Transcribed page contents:
== == ==
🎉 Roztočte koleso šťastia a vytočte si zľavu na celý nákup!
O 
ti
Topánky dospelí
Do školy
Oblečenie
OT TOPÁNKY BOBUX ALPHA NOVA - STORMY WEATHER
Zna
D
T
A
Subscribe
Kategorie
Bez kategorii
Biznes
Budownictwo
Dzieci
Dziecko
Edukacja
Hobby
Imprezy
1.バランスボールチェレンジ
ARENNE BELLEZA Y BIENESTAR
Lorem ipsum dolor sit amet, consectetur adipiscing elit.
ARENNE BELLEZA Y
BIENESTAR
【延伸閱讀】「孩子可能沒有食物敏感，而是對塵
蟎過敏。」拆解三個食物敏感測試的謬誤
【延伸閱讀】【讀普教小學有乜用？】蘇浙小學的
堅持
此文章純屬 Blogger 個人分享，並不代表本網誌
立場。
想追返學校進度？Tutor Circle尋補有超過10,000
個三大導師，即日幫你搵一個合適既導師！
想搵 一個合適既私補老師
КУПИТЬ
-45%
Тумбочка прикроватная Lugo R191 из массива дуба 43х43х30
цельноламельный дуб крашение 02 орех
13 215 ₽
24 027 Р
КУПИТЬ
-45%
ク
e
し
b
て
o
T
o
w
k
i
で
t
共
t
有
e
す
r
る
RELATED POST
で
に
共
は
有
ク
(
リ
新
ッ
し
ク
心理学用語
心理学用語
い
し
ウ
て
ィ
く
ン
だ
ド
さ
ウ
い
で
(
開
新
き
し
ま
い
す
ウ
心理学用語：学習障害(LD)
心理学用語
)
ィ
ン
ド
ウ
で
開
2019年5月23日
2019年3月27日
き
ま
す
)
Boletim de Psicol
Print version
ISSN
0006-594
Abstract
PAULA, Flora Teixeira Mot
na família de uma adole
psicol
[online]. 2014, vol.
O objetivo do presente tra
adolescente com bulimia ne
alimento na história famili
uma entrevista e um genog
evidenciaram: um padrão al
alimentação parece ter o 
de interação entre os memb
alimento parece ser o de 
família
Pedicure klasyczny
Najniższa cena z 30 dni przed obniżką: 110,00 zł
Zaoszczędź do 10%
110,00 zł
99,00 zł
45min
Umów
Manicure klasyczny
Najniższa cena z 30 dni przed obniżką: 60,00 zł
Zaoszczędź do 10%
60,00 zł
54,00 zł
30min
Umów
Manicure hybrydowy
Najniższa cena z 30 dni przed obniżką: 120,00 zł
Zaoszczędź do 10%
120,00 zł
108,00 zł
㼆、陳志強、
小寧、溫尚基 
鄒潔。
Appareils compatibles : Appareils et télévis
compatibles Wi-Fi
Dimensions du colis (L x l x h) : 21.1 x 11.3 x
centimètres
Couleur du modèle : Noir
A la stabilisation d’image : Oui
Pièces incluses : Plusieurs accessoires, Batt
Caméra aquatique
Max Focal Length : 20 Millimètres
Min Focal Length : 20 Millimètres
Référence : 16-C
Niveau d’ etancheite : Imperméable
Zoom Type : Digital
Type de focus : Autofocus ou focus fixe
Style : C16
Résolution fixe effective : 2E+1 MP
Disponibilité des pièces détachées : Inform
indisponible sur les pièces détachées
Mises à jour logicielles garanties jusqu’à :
== == ==
▶ **The task**
Pull out every line from the start of the items down to and including the line that contains "Lorem ipsum dolor". Reproduce each one verbatim.

▶ **Task result**
🎉 Roztočte koleso šťastia a vytočte si zľavu na celý nákup!
O 
ti
Topánky dospelí
Do školy
Oblečenie
OT TOPÁNKY BOBUX ALPHA NOVA - STORMY WEATHER
Zna
D
T
A
Subscribe
Kategorie
Bez kategorii
Biznes
Budownictwo
Dzieci
Dziecko
Edukacja
Hobby
Imprezy
1.バランスボールチェレンジ
ARENNE BELLEZA Y BIENESTAR
Lorem ipsum dolor sit amet, consectetur adipiscing elit.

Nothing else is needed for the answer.